* SUPPLIED TEXT
- Opening Delimiter -

The data used in this study included ground-based measurements of air pollutants, satellite-derived data, and other auxiliary data (Table 1).

2.1.1. Ground-Based Measurements

The hourly concentrations of PM_2.5, PM₁₀, NO₂, SO₂, O₃, and CO during 2019–2023 were obtained from approximately 2020 national air quality monitoring stations administered by the China National Environmental Monitoring Center (Figure 1). They were then averaged over days and further over months to calculate monthly mean concentrations of air pollutants. The hourly in situ observations were conducted using either point analyzers or open path analyzers from ambient air quality continuous automated monitoring systems. PM_2.5 and PM₁₀ were measured by the tapered element oscillating microbalance or the β-attenuation method with a precision of ±1.5 or 0.1 μg/m³, respectively. NO₂, SO₂, and O₃ were measured by a differential optical absorption spectroscopy (DOAS) method using open path analyzers or alternative methods (i.e., chemiluminescence, ultraviolet fluorescence, and UV spectrophotometry, respectively) using point analyzers. CO was measured using the non-dispersive infrared absorption method or the gas filter correlation infrared absorption method with point analyzers. The concentrations of four gaseous pollutants (NO₂, SO₂, O₃, and CO) were measured with a mean relative error of less than 5%. All monitors underwent standard calibration once a week and precision tests every three months.

- Closing Delimiter -

* AVAILABLE DATA
- Opening Delimiter -

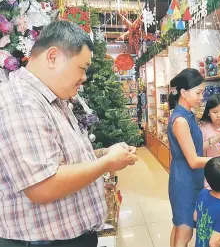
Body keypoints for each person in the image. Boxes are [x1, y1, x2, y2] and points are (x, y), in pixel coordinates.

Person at [0, 21, 138, 247]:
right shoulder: (21, 102)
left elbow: (63, 159)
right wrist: (106, 163)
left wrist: (105, 153)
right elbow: (42, 186)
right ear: (53, 57)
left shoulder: (53, 100)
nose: (84, 77)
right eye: (82, 68)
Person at [167, 68, 220, 247]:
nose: (201, 97)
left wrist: (218, 139)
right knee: (184, 232)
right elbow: (193, 160)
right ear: (183, 92)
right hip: (184, 180)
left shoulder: (188, 115)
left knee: (179, 227)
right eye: (198, 92)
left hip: (191, 177)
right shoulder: (181, 121)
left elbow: (196, 148)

- Closing Delimiter -

* EXERCISE A
In the passage on air pollutant measurements, how often did the monitors undergo precision tests?
* EXERCISE B
Resume the passage on air pollutant measurements after its last sentence.
The items come from a different source than the passage on air pollutant measurements.

* WRITTEN ANSWER A
Every three months.

* WRITTEN ANSWER B
Variations in the number of ground monitoring stations across cities may cause missing values in the original monitoring data of air quality, attributed to factors such as calibration of monitoring instruments, daily maintenance, and issues like communication failures or power outages. In this study, preprocessing involved the elimination of missing data and the evaluation of outliers using the Laida criterion, which excluded records falling outside the range of (μ − 3σ, μ + 3σ), where μ and σ denote means and standard deviation, respectively. Per the “China Ambient Air Quality Standard” (GB 3095-2012) [21], daily mean values were calculated from effective hourly data [22]. Data on a given day were considered invalid if recorded for less than 20 h. Similarly, data for calculating monthly mean values were considered invalid if recorded for less than 27 days in a month (or less than 25 days in February), resulting in 92,284 valid data records.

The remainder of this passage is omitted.